Work task
All entries below are to be reproduced exactly.
▼▼▼
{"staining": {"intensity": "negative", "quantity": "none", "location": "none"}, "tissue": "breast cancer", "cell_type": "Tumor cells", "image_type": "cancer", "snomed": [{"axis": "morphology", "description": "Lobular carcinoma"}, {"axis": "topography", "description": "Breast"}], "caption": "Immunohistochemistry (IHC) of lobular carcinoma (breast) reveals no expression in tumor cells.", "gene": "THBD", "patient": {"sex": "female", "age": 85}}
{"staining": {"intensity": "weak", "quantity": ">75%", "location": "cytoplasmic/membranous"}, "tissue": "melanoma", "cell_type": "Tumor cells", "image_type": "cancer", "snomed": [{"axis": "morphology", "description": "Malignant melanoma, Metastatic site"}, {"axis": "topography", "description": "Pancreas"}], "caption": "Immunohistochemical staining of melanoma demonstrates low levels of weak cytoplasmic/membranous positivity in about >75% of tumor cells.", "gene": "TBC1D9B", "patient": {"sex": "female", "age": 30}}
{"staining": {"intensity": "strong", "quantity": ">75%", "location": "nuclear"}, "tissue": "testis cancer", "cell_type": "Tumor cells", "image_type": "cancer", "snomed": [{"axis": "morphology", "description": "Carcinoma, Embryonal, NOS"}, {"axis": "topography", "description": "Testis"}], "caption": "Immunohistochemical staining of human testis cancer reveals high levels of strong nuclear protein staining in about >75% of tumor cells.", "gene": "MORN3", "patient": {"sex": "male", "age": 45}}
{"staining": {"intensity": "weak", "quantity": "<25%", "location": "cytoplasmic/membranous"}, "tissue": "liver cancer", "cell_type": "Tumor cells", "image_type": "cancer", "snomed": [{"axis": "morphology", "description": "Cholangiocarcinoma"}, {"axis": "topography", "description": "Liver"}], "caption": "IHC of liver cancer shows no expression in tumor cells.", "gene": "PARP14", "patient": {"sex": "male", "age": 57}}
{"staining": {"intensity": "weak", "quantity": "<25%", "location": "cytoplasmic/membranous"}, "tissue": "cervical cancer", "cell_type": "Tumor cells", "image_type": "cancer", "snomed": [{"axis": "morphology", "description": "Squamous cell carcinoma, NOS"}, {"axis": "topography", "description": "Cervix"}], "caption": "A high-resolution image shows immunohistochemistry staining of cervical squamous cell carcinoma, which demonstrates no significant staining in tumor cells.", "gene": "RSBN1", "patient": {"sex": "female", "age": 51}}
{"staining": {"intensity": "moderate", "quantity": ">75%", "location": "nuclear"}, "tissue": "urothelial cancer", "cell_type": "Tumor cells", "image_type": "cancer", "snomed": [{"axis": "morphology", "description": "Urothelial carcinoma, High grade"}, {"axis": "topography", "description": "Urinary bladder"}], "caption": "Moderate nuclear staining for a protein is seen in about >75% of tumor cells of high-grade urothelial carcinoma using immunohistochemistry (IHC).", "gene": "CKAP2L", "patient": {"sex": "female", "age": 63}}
▲▲▲
Solved exercise
{"staining": {"intensity": "negative", "quantity": "none", "location": "none"}, "tissue": "breast cancer", "cell_type": "Tumor cells", "image_type": "cancer", "snomed": [{"axis": "morphology", "description": "Lobular carcinoma"}, {"axis": "topography", "description": "Breast"}], "caption": "Immunohistochemistry (IHC) of lobular carcinoma (breast) reveals no expression in tumor cells.", "gene": "THBD", "patient": {"sex": "female", "age": 85}}
{"staining": {"intensity": "weak", "quantity": ">75%", "location": "cytoplasmic/membranous"}, "tissue": "melanoma", "cell_type": "Tumor cells", "image_type": "cancer", "snomed": [{"axis": "morphology", "description": "Malignant melanoma, Metastatic site"}, {"axis": "topography", "description": "Pancreas"}], "caption": "Immunohistochemical staining of melanoma demonstrates low levels of weak cytoplasmic/membranous positivity in about >75% of tumor cells.", "gene": "TBC1D9B", "patient": {"sex": "female", "age": 30}}
{"staining": {"intensity": "strong", "quantity": ">75%", "location": "nuclear"}, "tissue": "testis cancer", "cell_type": "Tumor cells", "image_type": "cancer", "snomed": [{"axis": "morphology", "description": "Carcinoma, Embryonal, NOS"}, {"axis": "topography", "description": "Testis"}], "caption": "Immunohistochemical staining of human testis cancer reveals high levels of strong nuclear protein staining in about >75% of tumor cells.", "gene": "MORN3", "patient": {"sex": "male", "age": 45}}
{"staining": {"intensity": "weak", "quantity": "<25%", "location": "cytoplasmic/membranous"}, "tissue": "liver cancer", "cell_type": "Tumor cells", "image_type": "cancer", "snomed": [{"axis": "morphology", "description": "Cholangiocarcinoma"}, {"axis": "topography", "description": "Liver"}], "caption": "IHC of liver cancer shows no expression in tumor cells.", "gene": "PARP14", "patient": {"sex": "male", "age": 57}}
{"staining": {"intensity": "weak", "quantity": "<25%", "location": "cytoplasmic/membranous"}, "tissue": "cervical cancer", "cell_type": "Tumor cells", "image_type": "cancer", "snomed": [{"axis": "morphology", "description": "Squamous cell carcinoma, NOS"}, {"axis": "topography", "description": "Cervix"}], "caption": "A high-resolution image shows immunohistochemistry staining of cervical squamous cell carcinoma, which demonstrates no significant staining in tumor cells.", "gene": "RSBN1", "patient": {"sex": "female", "age": 51}}
{"staining": {"intensity": "moderate", "quantity": ">75%", "location": "nuclear"}, "tissue": "urothelial cancer", "cell_type": "Tumor cells", "image_type": "cancer", "snomed": [{"axis": "morphology", "description": "Urothelial carcinoma, High grade"}, {"axis": "topography", "description": "Urinary bladder"}], "caption": "Moderate nuclear staining for a protein is seen in about >75% of tumor cells of high-grade urothelial carcinoma using immunohistochemistry (IHC).", "gene": "CKAP2L", "patient": {"sex": "female", "age": 63}}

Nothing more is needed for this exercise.